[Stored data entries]
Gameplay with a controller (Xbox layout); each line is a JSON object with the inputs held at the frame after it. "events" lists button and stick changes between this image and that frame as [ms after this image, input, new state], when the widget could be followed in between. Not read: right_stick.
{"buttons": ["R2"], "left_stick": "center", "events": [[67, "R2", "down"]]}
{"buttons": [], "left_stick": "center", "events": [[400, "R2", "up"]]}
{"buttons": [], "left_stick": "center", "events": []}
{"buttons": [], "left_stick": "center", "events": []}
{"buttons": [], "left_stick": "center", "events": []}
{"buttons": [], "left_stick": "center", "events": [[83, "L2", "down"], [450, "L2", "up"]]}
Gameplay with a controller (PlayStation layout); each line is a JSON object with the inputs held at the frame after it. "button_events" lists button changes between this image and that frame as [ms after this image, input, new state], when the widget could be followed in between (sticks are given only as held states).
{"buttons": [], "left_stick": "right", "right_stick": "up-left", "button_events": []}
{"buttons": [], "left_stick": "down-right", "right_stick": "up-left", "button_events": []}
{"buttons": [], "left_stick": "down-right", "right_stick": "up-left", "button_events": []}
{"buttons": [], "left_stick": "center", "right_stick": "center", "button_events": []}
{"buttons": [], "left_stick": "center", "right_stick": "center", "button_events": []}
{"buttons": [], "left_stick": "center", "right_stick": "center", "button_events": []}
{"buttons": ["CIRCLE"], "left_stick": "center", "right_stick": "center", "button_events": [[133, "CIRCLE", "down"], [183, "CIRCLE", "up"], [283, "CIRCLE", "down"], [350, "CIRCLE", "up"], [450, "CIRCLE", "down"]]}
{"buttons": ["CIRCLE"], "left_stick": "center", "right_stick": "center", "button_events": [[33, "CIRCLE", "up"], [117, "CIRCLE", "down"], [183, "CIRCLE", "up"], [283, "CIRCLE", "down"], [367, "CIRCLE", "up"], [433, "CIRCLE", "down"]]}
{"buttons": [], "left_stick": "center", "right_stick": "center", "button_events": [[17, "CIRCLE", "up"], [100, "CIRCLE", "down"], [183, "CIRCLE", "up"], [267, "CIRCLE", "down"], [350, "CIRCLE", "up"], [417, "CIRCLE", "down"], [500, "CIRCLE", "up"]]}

ASSIGNMENT
The answer must consist of all the entries, copied exactly.

ANSWER BOX
Gameplay with a controller (Xbox layout); each line is a JSON object with the inputs held at the frame after it. "events" lists button and stick changes between this image and that frame as [ms after this image, input, new state], when the widget could be followed in between. Not read: right_stick.
{"buttons": ["R2"], "left_stick": "center", "events": [[67, "R2", "down"]]}
{"buttons": [], "left_stick": "center", "events": [[400, "R2", "up"]]}
{"buttons": [], "left_stick": "center", "events": []}
{"buttons": [], "left_stick": "center", "events": []}
{"buttons": [], "left_stick": "center", "events": []}
{"buttons": [], "left_stick": "center", "events": [[83, "L2", "down"], [450, "L2", "up"]]}
Gameplay with a controller (PlayStation layout); each line is a JSON object with the inputs held at the frame after it. "button_events" lists button changes between this image and that frame as [ms after this image, input, new state], when the widget could be followed in between (sticks are given only as held states).
{"buttons": [], "left_stick": "right", "right_stick": "up-left", "button_events": []}
{"buttons": [], "left_stick": "down-right", "right_stick": "up-left", "button_events": []}
{"buttons": [], "left_stick": "down-right", "right_stick": "up-left", "button_events": []}
{"buttons": [], "left_stick": "center", "right_stick": "center", "button_events": []}
{"buttons": [], "left_stick": "center", "right_stick": "center", "button_events": []}
{"buttons": [], "left_stick": "center", "right_stick": "center", "button_events": []}
{"buttons": ["CIRCLE"], "left_stick": "center", "right_stick": "center", "button_events": [[133, "CIRCLE", "down"], [183, "CIRCLE", "up"], [283, "CIRCLE", "down"], [350, "CIRCLE", "up"], [450, "CIRCLE", "down"]]}
{"buttons": ["CIRCLE"], "left_stick": "center", "right_stick": "center", "button_events": [[33, "CIRCLE", "up"], [117, "CIRCLE", "down"], [183, "CIRCLE", "up"], [283, "CIRCLE", "down"], [367, "CIRCLE", "up"], [433, "CIRCLE", "down"]]}
{"buttons": [], "left_stick": "center", "right_stick": "center", "button_events": [[17, "CIRCLE", "up"], [100, "CIRCLE", "down"], [183, "CIRCLE", "up"], [267, "CIRCLE", "down"], [350, "CIRCLE", "up"], [417, "CIRCLE", "down"], [500, "CIRCLE", "up"]]}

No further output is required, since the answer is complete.